- **Source passage**
++++++
Spiral Matrix 🧠

LeetCode Link: Spiral Matrix

Difficulty: Medium

Problem Explanation 📝

Problem: LeetCode 54 - Spiral Matrix

Description: Given an m x n matrix, return all elements of the matrix in spiral order.

Intuition: We can traverse the matrix in a spiral order by simulating the movement in four directions: right, down, left, and up. To keep track of the visited elements, we can maintain four boundaries: top, bottom, left, and right.

Approach:

1. Initialize four variables: top = 0, bottom = m - 1, left = 0, right = n - 1.
2. Loop until top <= bottom and left <= right:

• Traverse from left to right along the top boundary and increment top.
• Traverse from top to bottom along the right boundary and decrement right.
• Traverse from right to left along the bottom boundary and decrement bottom.
• Traverse from bottom to top along the left boundary and increment left.

3. Keep adding the elements encountered during the traversal to the result vector.

⌛ Time Complexity: The time complexity of this approach is O(m * n), where m is the number of rows and n is the number of columns in the matrix.

💾 Space Complexity: The space complexity is O(1) as we are not using any additional space.
++++++
- **Records from a dataset**
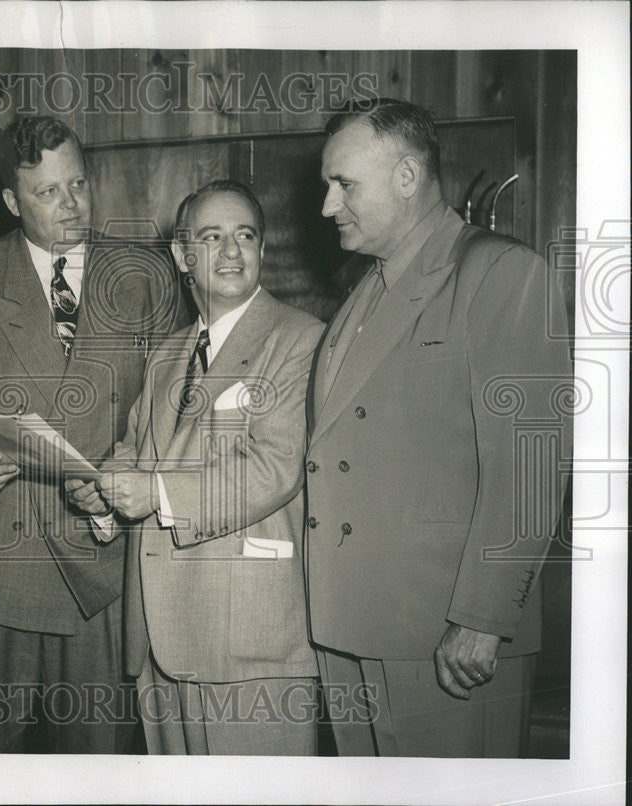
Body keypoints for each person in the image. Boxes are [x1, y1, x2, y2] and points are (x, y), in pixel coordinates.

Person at [0, 115, 185, 753]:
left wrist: (125, 468)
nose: (71, 206)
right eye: (48, 193)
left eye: (79, 185)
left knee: (97, 768)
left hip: (103, 564)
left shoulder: (147, 276)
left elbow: (171, 404)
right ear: (11, 202)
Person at [306, 99, 571, 757]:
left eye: (345, 185)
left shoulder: (501, 274)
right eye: (326, 185)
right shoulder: (364, 290)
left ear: (406, 176)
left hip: (441, 636)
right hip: (351, 624)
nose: (327, 206)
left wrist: (482, 620)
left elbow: (531, 464)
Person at [67, 180, 325, 755]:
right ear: (183, 256)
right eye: (212, 237)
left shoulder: (301, 340)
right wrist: (102, 491)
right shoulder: (167, 352)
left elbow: (275, 468)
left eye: (245, 236)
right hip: (158, 638)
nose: (232, 252)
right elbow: (137, 450)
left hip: (248, 639)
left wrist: (154, 492)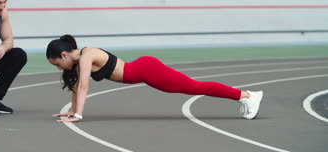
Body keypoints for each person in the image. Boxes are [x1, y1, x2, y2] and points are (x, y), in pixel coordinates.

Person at [46, 35, 263, 122]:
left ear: (64, 54)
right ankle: (245, 96)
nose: (59, 68)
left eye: (57, 63)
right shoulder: (77, 62)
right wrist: (72, 110)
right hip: (144, 71)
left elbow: (84, 85)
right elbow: (76, 88)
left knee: (196, 87)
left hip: (147, 70)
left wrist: (79, 115)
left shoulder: (87, 54)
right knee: (193, 87)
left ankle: (246, 96)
++++++
- **Task objective**
Repeat the spiral matrix write-up word for word from "Description: Given an" to "and increment top.". Work from the spiral matrix write-up alone.

- **Exercise solution**
Description: Given an m x n matrix, return all elements of the matrix in spiral order.

Intuition: We can traverse the matrix in a spiral order by simulating the movement in four directions: right, down, left, and up. To keep track of the visited elements, we can maintain four boundaries: top, bottom, left, and right.

Approach:

1. Initialize four variables: top = 0, bottom = m - 1, left = 0, right = n - 1.
2. Loop until top <= bottom and left <= right:

• Traverse from left to right along the top boundary and increment top.